Now let us look at the numbers a bit more closely. They are presented rather opaquely so we will have to reverse engineer them to get a conventional two by two screening test disease positive/negative by test positive/negative table. In the validation arm of the trial, there were 654 people with cancer, and 610 without, with sensitivity and specificity as above, 18% and 99.3% respectively. This, using Dr No’s favourite online diagnostic/screening test calculator, gives us the following two by two table:
Table 1: conventional two by two tabulation to test results, based on figures reported in the GRAIL paper
The sensitivity is none too good, but the specificity, and so false positives — there are only 4 out of a total of 122 positive results — look promising. But there is a big red flag waving over that table: the prevalence of cancer in the study population. At 52%, it is wildly higher than any realistic real world number. What happens if we lower the prevalence to a more realistic number?

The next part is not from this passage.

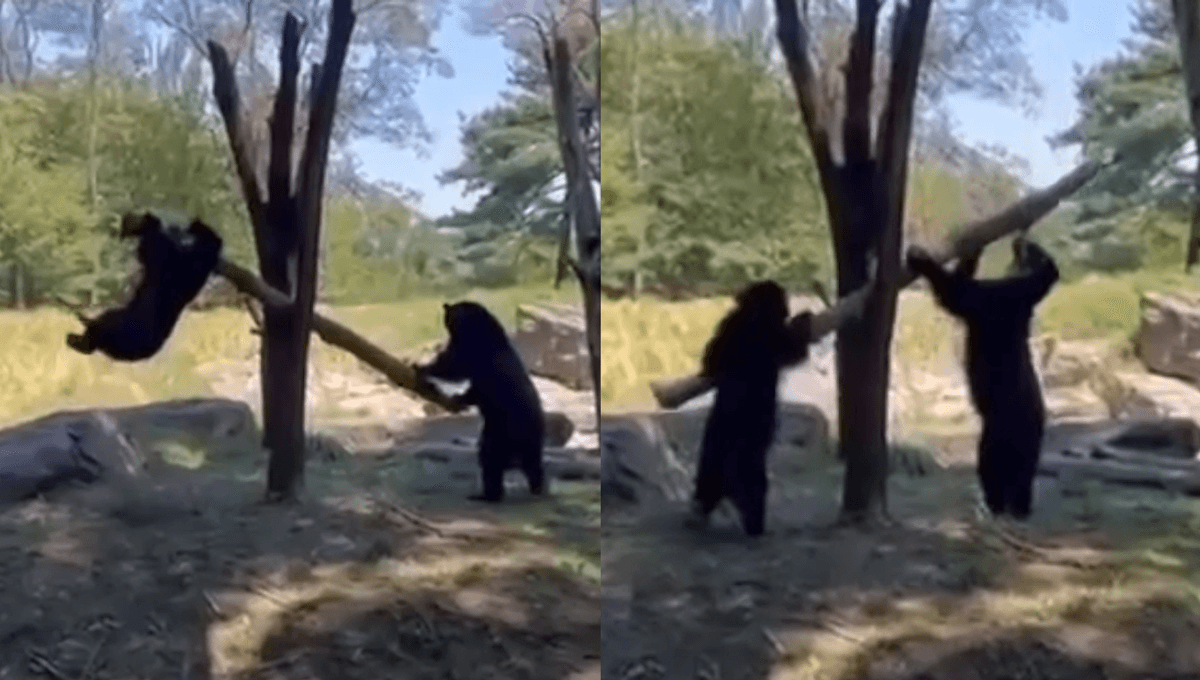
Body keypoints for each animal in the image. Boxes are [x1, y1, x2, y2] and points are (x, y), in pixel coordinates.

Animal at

Quite what a realistic number is involves a bit of educated guess work, given that we are trying to estimate a number we don’t know, the number of people who we don’t know have cancer. As a rough guide, let’s take the UK annual incidence of all cancers, 367,000, and say that — your guess is as good as Dr No’s — these cancers existed in screen detectable form for two years before diagnosis, meaning that the prevalence of screen detectable cancer at any one time is around 734,000, made up of 376,000 in their first screen detectable year, and 376,000 in their second screen detectable year. Given a UK population of 67 million, that gives us a prevalence of screen detectable cancer of of around 1%. Seems reasonable enough, so lets put that much lower but more realistic prevalence figure into our table, while leaving the sensitivity an specificity as before:
Table 2: same test, same sensitivity and specificity, but prevalence adjusted to a more realistic real world figure (note: 1% gets entered as 0.01)
Oh dear, not so good. Not only do we miss a lot of cancers, because of the low sensitivity, but now the low prevalence has spooked the test positives: of the eleven positives, a full nine are false positives. Nine out of every eleven who test positive will suffer the anxiety of a provisional cancer diagnosis, and while we might hope subsequent diagnostic testing will in turn rule out cancer, they will nonetheless have to endure the unpleasantness of the further tests, and inevitably — because those tests too will have false positives — some will have to endure treatment for a cancer they do not have (or do have, but it was never going to harm them).
Yet the government is once again steaming ahead, rolling out a ‘pilot [of a] potentially revolutionary blood test’ — and note pilot implies a test of feasibility, not a test of the test itself — across the country, even when the scant science there is shows the test at the very least needs further clinical evaluation, in a more realistic real world population. One hopes those invited to participate will give full informed consent, but one fears perhaps they may not. No need to bother with that sort of nonsense, when you are busy chasing a Holy Grail of ‘building a world-leading diagnostics industry in the UK — not just for coronavirus, but for other diseases too’.